Transcribe all records exactly; omit pictures.

........

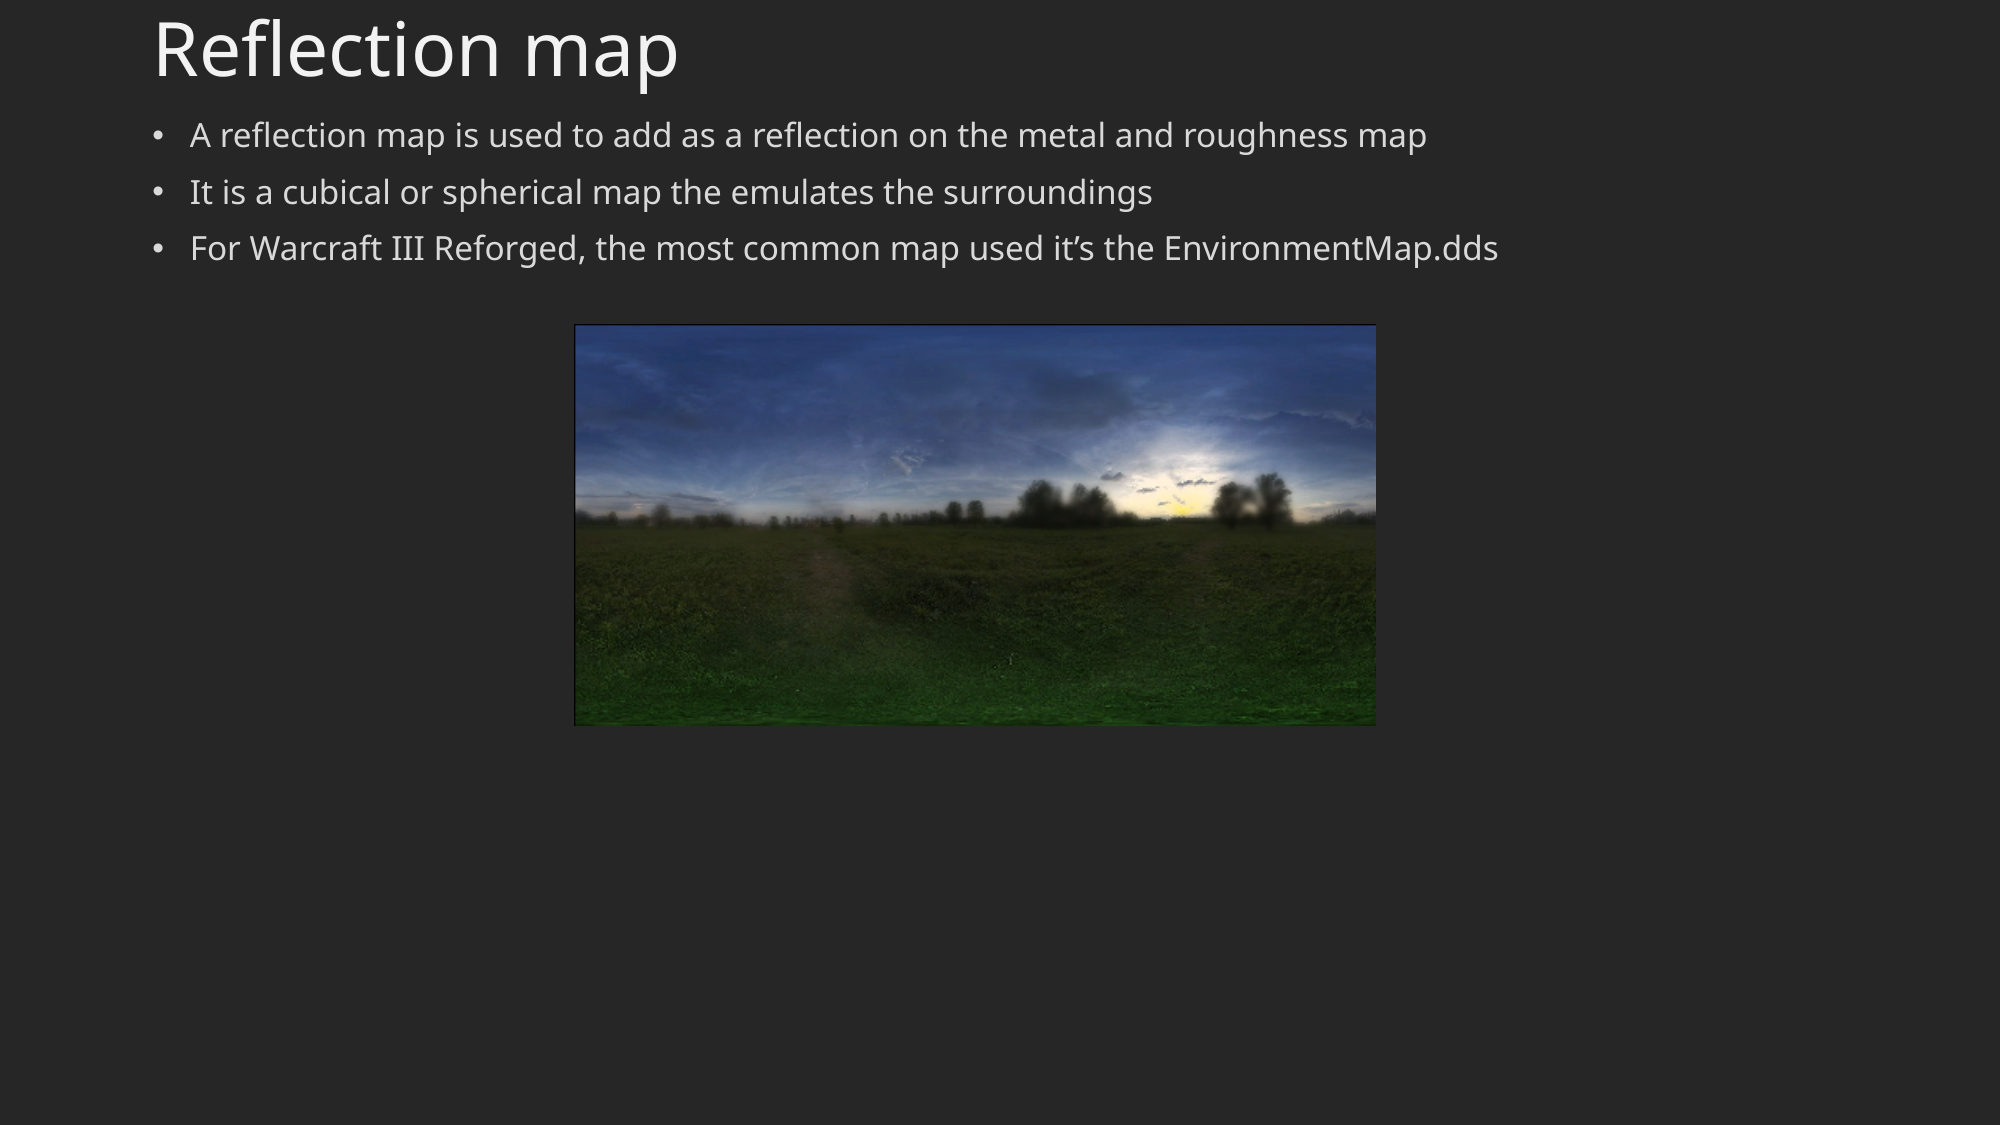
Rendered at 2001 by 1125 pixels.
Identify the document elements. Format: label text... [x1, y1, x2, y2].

title Reflection map [137, 3, 1863, 101]
list A reflection map is used to add as a reflection on the metal and roughness map It is a cubical or spherical map the emulates the surroundings For Warcraft III Reforged, the most common map used it’s the EnvironmentMap.dds [137, 111, 1863, 1014]
picture [574, 324, 1376, 726]
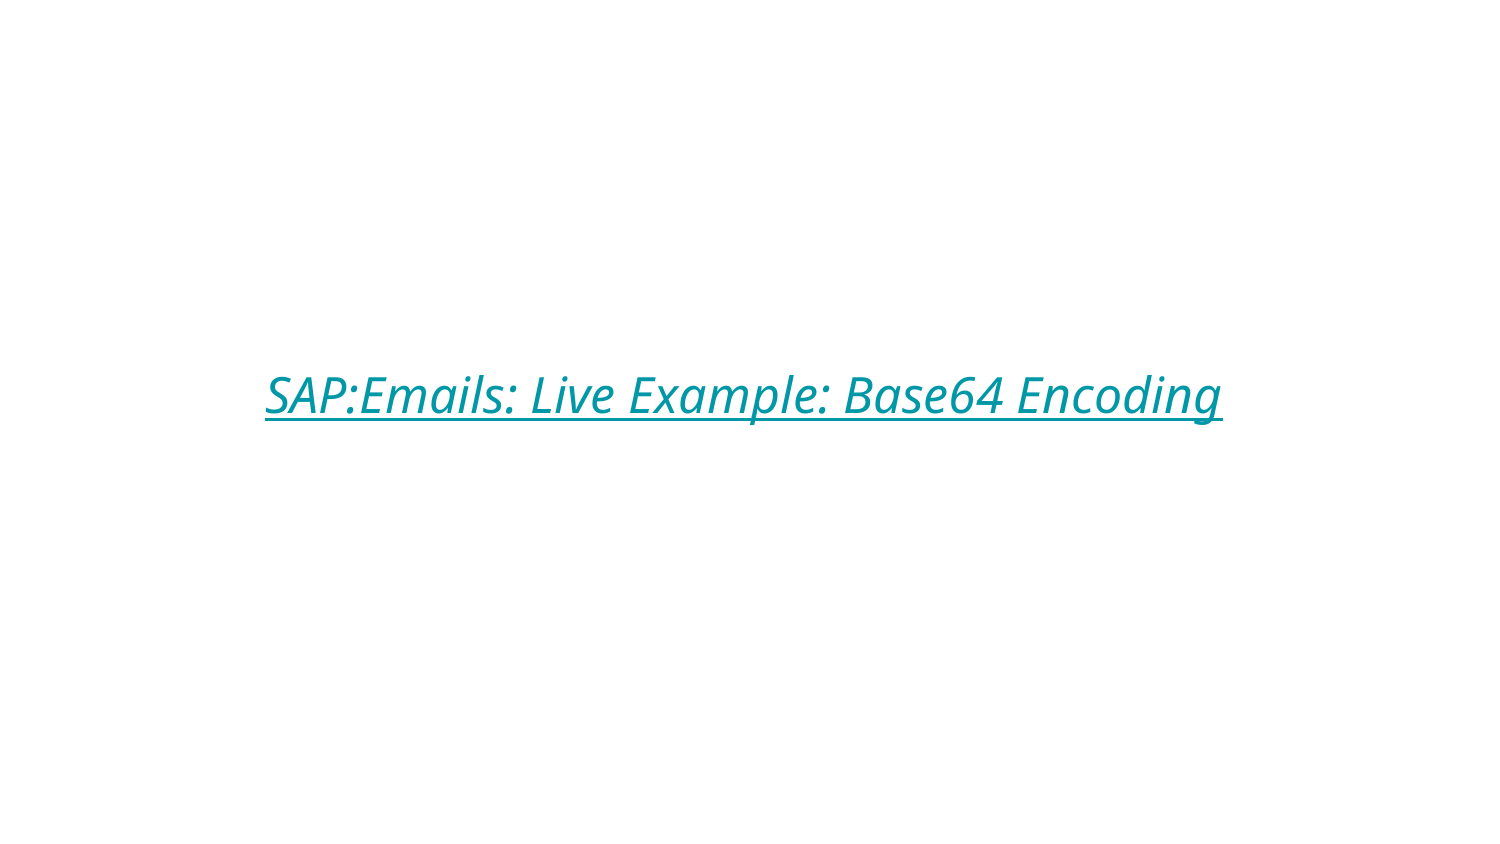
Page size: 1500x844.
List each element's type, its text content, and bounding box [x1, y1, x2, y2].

text_box SAP:Emails: Live Example: Base64 Encoding [54, 348, 1435, 453]
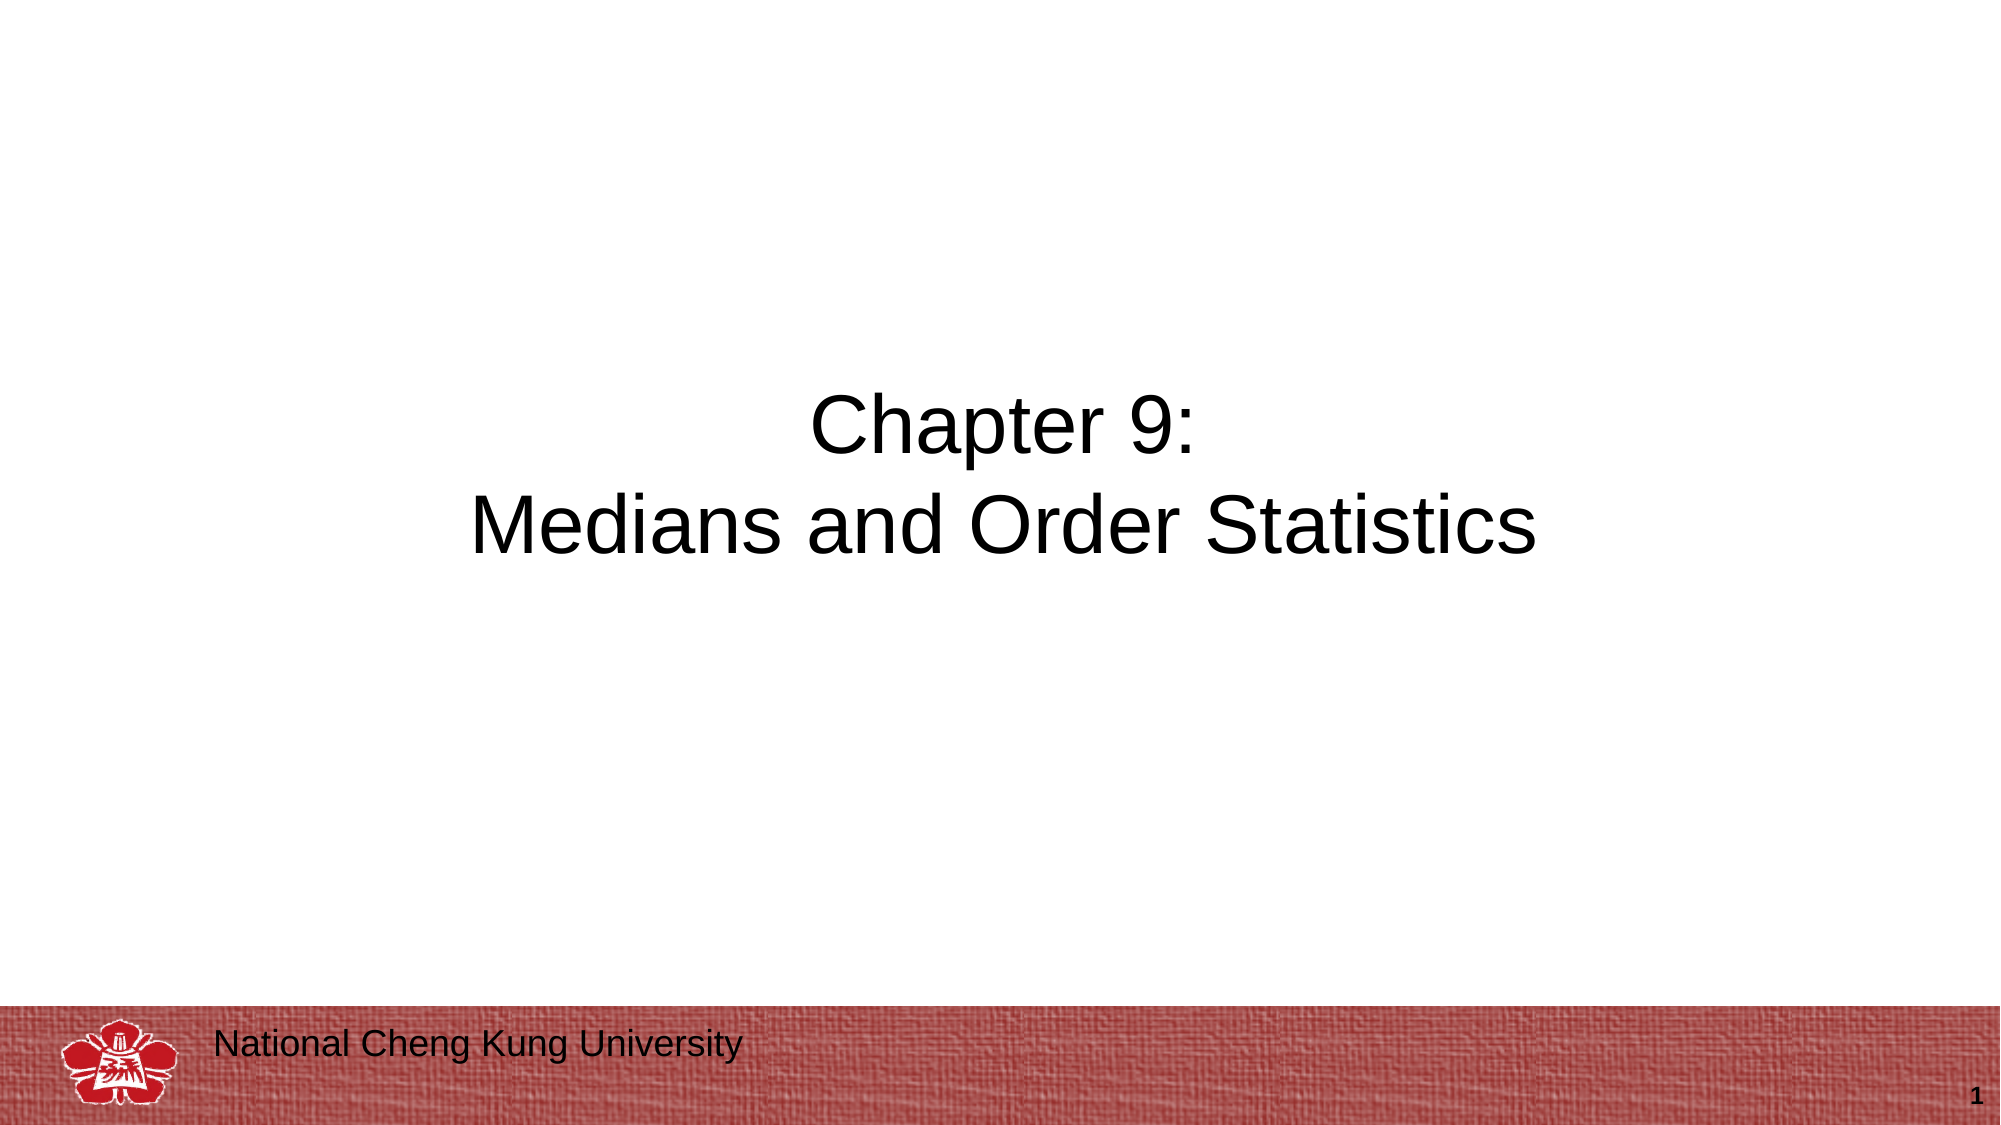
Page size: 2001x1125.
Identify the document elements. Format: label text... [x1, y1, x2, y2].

slide_number 1 [1873, 1064, 2000, 1125]
picture [39, 1006, 197, 1125]
title Chapter 9: Medians and Order Statistics [244, 326, 1764, 615]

........

→ EXERCISE RESULT
Rendered at 2001 by 1125 pixels.
Identify the document elements. Format: label text... [x1, y1, x2, y2].

title Reflection map [137, 3, 1863, 101]
list A reflection map is used to add as a reflection on the metal and roughness map It is a cubical or spherical map the emulates the surroundings For Warcraft III Reforged, the most common map used it’s the EnvironmentMap.dds [137, 111, 1863, 1014]
picture [574, 324, 1376, 726]
Page size: 1500x844.
List each element's type, its text content, and bounding box [x1, y1, x2, y2].

text_box SAP:Emails: Live Example: Base64 Encoding [54, 348, 1435, 453]
Page size: 2001x1125.
Identify the document elements. Format: label text... [x1, y1, x2, y2].

slide_number 1 [1873, 1064, 2000, 1125]
picture [39, 1006, 197, 1125]
title Chapter 9: Medians and Order Statistics [244, 326, 1764, 615]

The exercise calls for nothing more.